Issue #9205: concurrent.futures.ProcessPoolExecutor now detects killed
children and raises BrokenProcessPool in such a situation.  Previously it
would reliably freeze/deadlock.
diff --git a/Doc/library/concurrent.futures.rst b/Doc/library/concurrent.futures.rst
index e5d13f3..3bd4531 100644
--- a/Doc/library/concurrent.futures.rst
+++ b/Doc/library/concurrent.futures.rst
@@ -169,6 +169,12 @@
    of at most *max_workers* processes.  If *max_workers* is ``None`` or not
    given, it will default to the number of processors on the machine.
 
+   .. versionchanged:: 3.3
+      When one of the worker processes terminates abruptly, a
+      :exc:`BrokenProcessPool` error is now raised.  Previously, behaviour
+      was undefined but operations on the executor or its futures would often
+      freeze or deadlock.

********************

◆ WHAT YOU WILL DO:
**1)** Using the ProcessPoolExecutor change note, decide whether each statement agrees with it, answering yes or no and quoting the deciding words. (a) ProcessPoolExecutor now raises BrokenProcessPool when a child process is killed. (b) When max_workers is None, the pool defaults to a single process. (c) The documented behavior change is marked for version 3.3.
**2)** Write the next part of the ProcessPoolExecutor change note, starting right after its final line.

◆ DATA BLOCK:
********************

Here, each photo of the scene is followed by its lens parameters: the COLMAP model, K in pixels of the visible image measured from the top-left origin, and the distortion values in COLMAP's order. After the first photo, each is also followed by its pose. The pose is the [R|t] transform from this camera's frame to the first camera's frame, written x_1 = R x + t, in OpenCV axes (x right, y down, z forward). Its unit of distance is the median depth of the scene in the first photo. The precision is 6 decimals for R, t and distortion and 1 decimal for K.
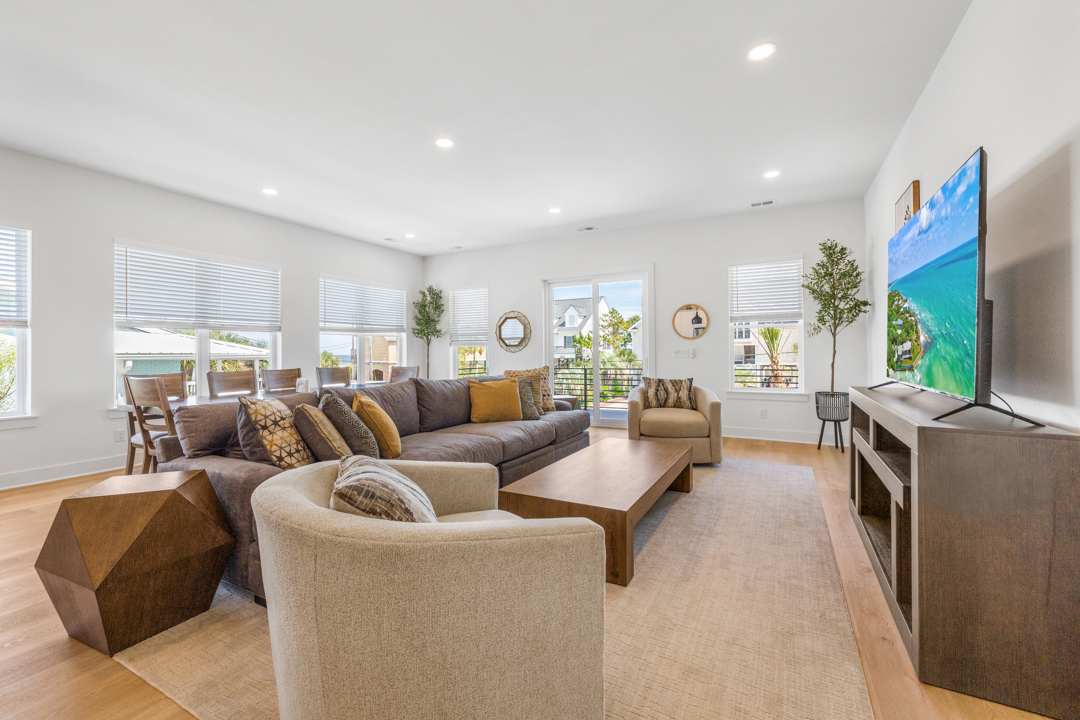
lens RADIAL K [[451.1, 0, 540.7], [0, 451.1, 348.7], [0, 0, 1]] dist [0.001120, 0.000033]
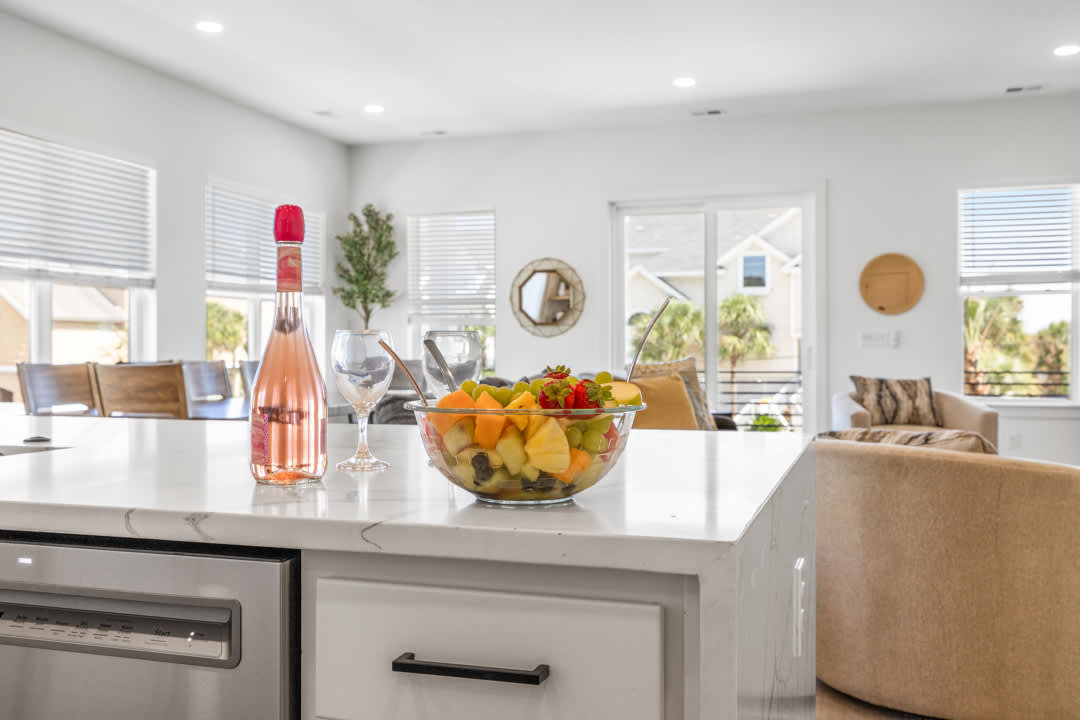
lens RADIAL K [[1025.5, 0, 534.1], [0, 1025.5, 354.6], [0, 0, 1]] dist [-0.003029, 0.019891]
pose [[0.985491, 0.006266, 0.169613, -0.378588], [-0.008174, 0.999911, 0.010555, 0.021932], [-0.169532, -0.011788, 0.985454, -0.239678]]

********************

◆ ANSWERS PROVIDED:
**1)**
(a) Yes: "concurrent.futures.ProcessPoolExecutor now detects killed children and raises BrokenProcessPool in such a situation."
(b) No: "If *max_workers* is ``None`` or not given, it will default to the number of processors on the machine."
(c) Yes: ".. versionchanged:: 3.3"

**2)**
+
 
 .. _processpoolexecutor-example:
 
@@ -369,3 +375,16 @@
    :pep:`3148` -- futures - execute computations asynchronously
       The proposal which described this feature for inclusion in the Python
       standard library.
+
+
+Exception classes
+-----------------
+
+.. exception:: BrokenProcessPool
+
+   Derived from :exc:`RuntimeError`, this exception class is raised when
+   one of the workers of a :class:`ProcessPoolExecutor` has terminated
+   in a non-clean fashion (for example, if it was killed from the outside).